* _WRITTEN TASK_:
Give back the line that contains "text [187, 1397, 1053, 1592]" and every following line, exactly as they appear, through the end of the data.

Page layout parsing data
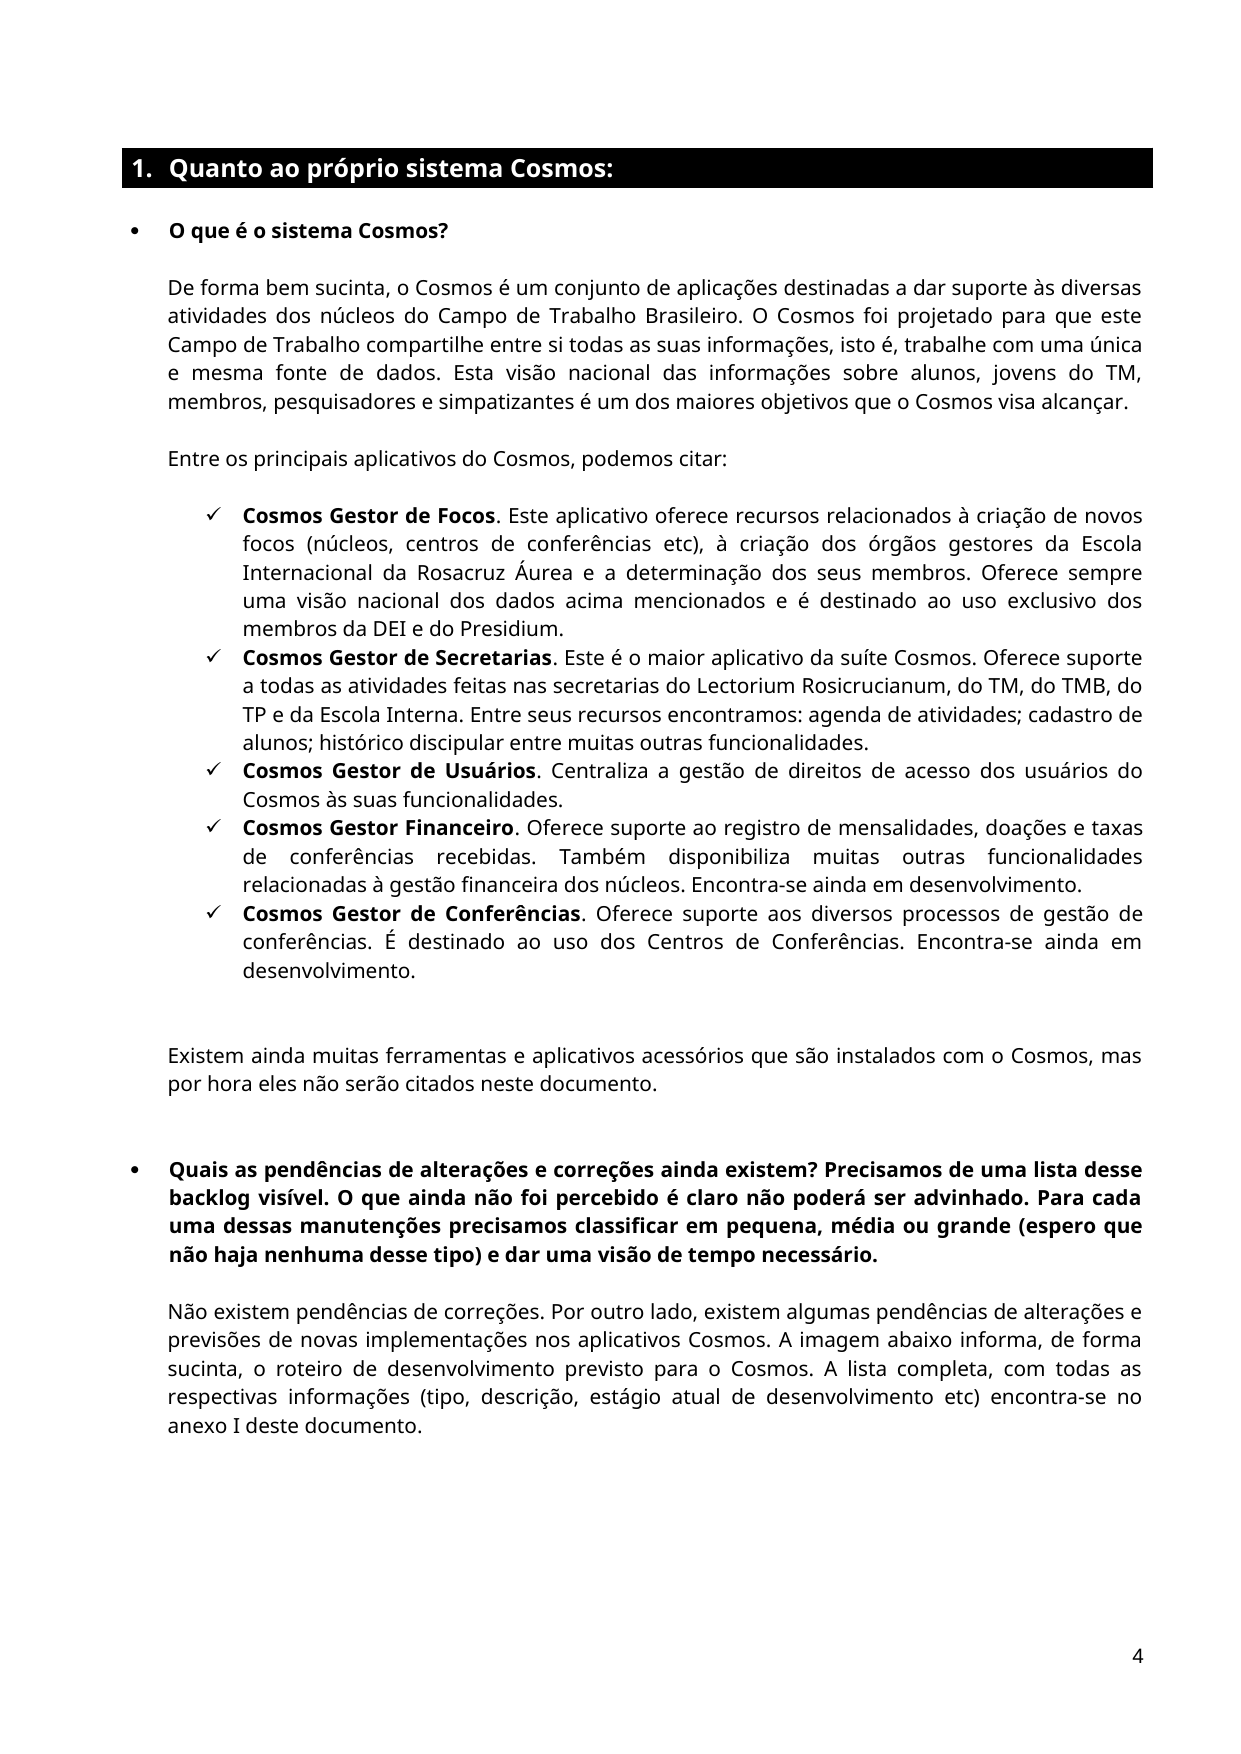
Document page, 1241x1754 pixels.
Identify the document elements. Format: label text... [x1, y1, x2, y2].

text O que é o sistema Cosmos? [131, 216, 1144, 245]
list Cosmos Gestor Financeiro. Oferece suporte ao registro de mensalidades, doações e taxas de conferências recebidas. Também disponibiliza muitas outras funcionalidades relacionadas à gestão financeira dos núcleos. Encontra-se ainda em desenvolvimento. [205, 813, 1144, 899]
list Cosmos Gestor de Secretarias. Este é o maior aplicativo da suíte Cosmos. Oferece suporte a todas as atividades feitas nas secretarias do Lectorium Rosicrucianum, do TM, do TMB, do TP e da Escola Interna. Entre seus recursos encontramos: agenda de atividades; cadastro de alunos; histórico discipular entre muitas outras funcionalidades. [205, 643, 1144, 757]
text Quais as pendências de alterações e correções ainda existem? Precisamos de uma lista desse backlog visível. O que ainda não foi percebido é claro não poderá ser advinhado. Para cada uma dessas manutenções precisamos classificar em pequena, média ou grande (espero que não haja nenhuma desse tipo) e dar uma visão de tempo necessário. [131, 1155, 1144, 1268]
list Cosmos Gestor de Usuários. Centraliza a gestão de direitos de acesso dos usuários do Cosmos às suas funcionalidades. [205, 757, 1144, 813]
list Cosmos Gestor de Conferências. Oferece suporte aos diversos processos de gestão de conferências. É destinado ao uso dos Centros de Conferências. Encontra-se ainda em desenvolvimento. [205, 899, 1144, 984]
list Cosmos Gestor de Focos. Este aplicativo oferece recursos relacionados à criação de novos focos (núcleos, centros de conferências etc), à criação dos órgãos gestores da Escola Internacional da Rosacruz Áurea e a determinação dos seus membros. Oferece sempre uma visão nacional dos dados acima mencionados e é destinado ao uso exclusivo dos membros da DEI e do Presidium. [205, 501, 1144, 643]
text Quanto ao próprio sistema Cosmos: [123, 149, 1152, 187]
text Não existem pendências de correções. Por outro lado, existem algumas pendências de alterações e previsões de novas implementações nos aplicativos Cosmos. A imagem abaixo informa, de forma sucinta, o roteiro de desenvolvimento previsto para o Cosmos. A lista completa, com todas as respectivas informações (tipo, descrição, estágio atual de desenvolvimento etc) encontra-se no anexo I deste documento. [167, 1297, 1144, 1439]
text Existem ainda muitas ferramentas e aplicativos acessórios que são instalados com o Cosmos, mas por hora eles não serão citados neste documento. [167, 1041, 1144, 1098]
text Entre os principais aplicativos do Cosmos, podemos citar: [167, 444, 1144, 472]
text De forma bem sucinta, o Cosmos é um conjunto de aplicações destinadas a dar suporte às diversas atividades dos núcleos do Campo de Trabalho Brasileiro. O Cosmos foi projetado para que este Campo de Trabalho compartilhe entre si todas as suas informações, isto é, trabalhe com uma única e mesma fonte de dados. Esta visão nacional das informações sobre alunos, jovens do TM, membros, pesquisadores e simpatizantes é um dos maiores objetivos que o Cosmos visa alcançar. [167, 273, 1144, 415]
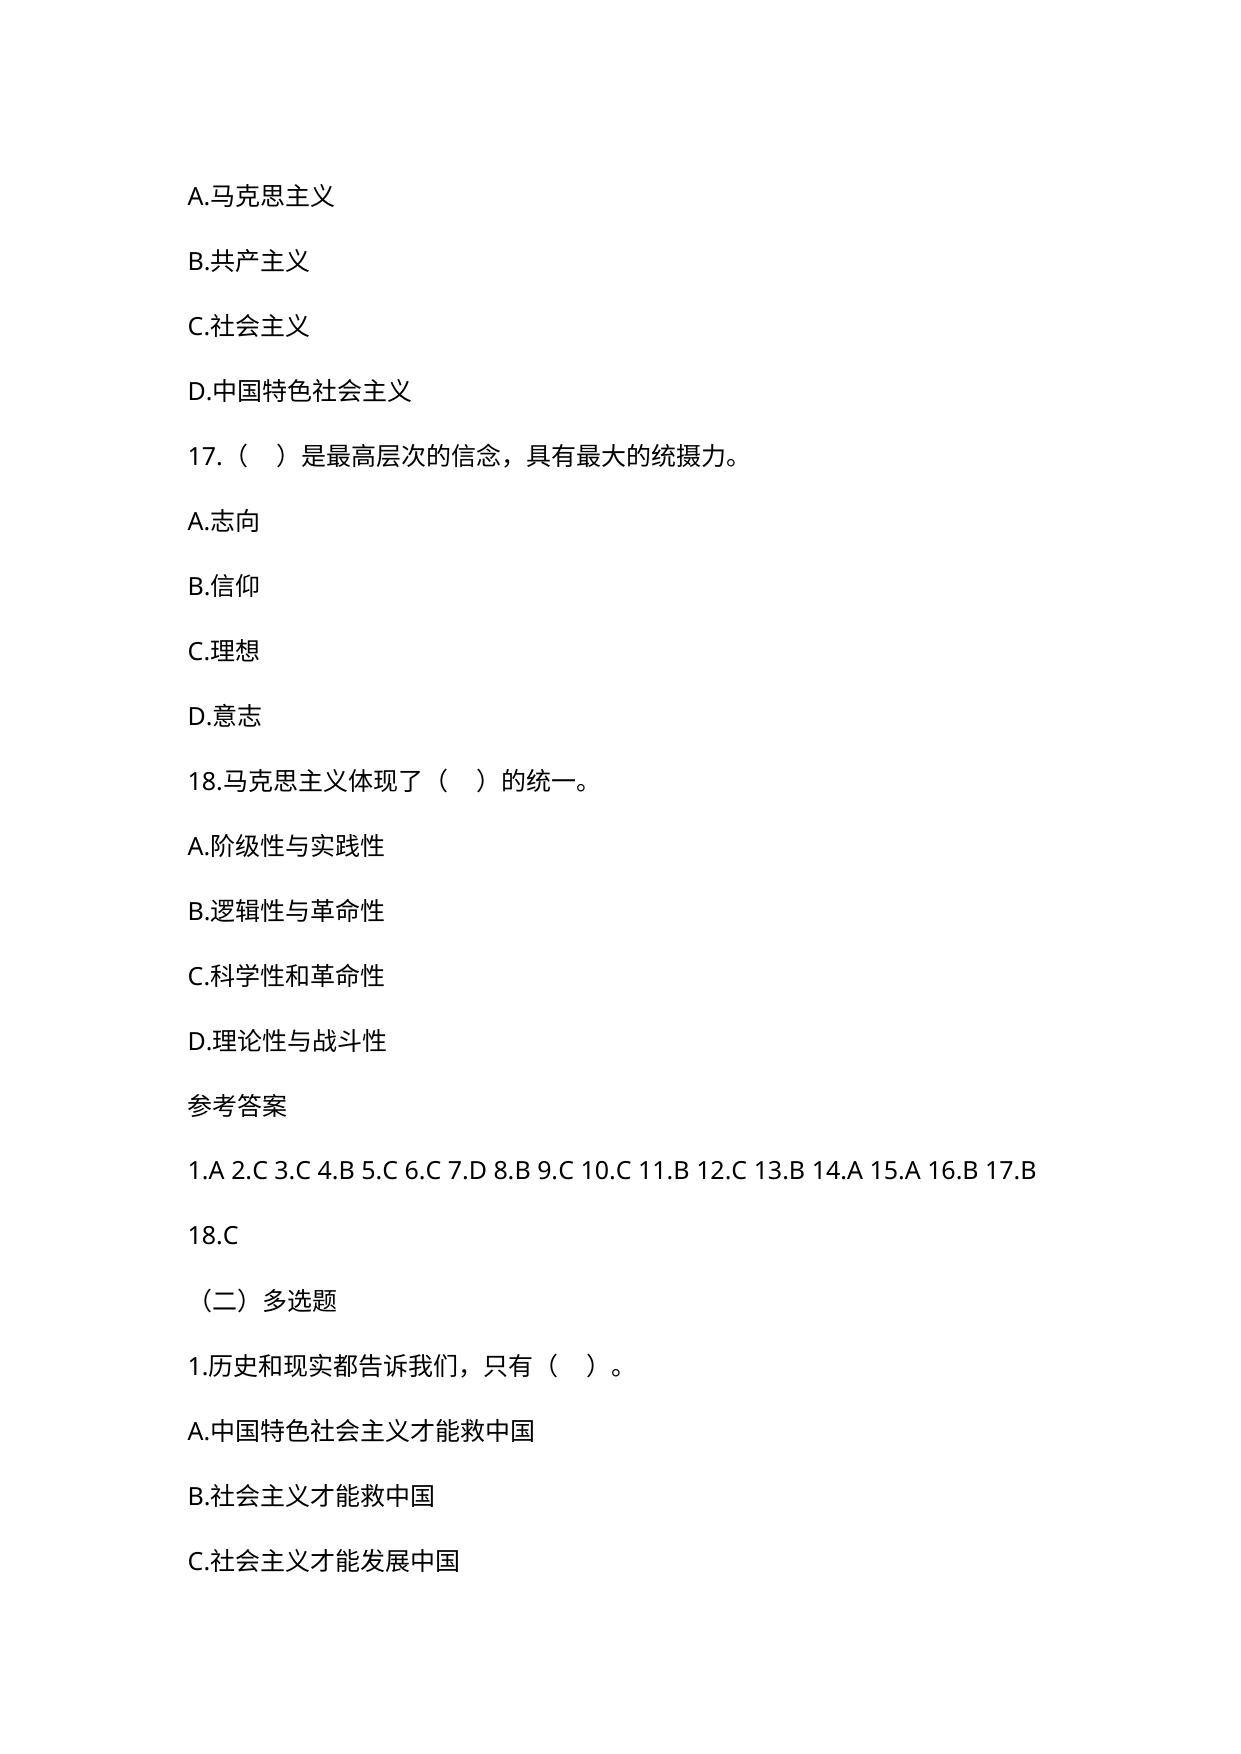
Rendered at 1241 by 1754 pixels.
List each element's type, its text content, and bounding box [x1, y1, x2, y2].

text 1.A 2.C 3.C 4.B 5.C 6.C 7.D 8.B 9.C 10.C 11.B 12.C 13.B 14.A 15.A 16.B 17.B 18.C [187, 1137, 1053, 1267]
text 参考答案 [187, 1072, 1053, 1137]
text 1.历史和现实都告诉我们，只有（ ）。 [187, 1332, 1053, 1397]
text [187, 1397, 1053, 1592]
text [187, 162, 1053, 1072]
text （二）多选题 [187, 1267, 1053, 1332]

* _RESULT OF THIS TASK_:
text [187, 1397, 1053, 1592]
text [187, 162, 1053, 1072]
text （二）多选题 [187, 1267, 1053, 1332]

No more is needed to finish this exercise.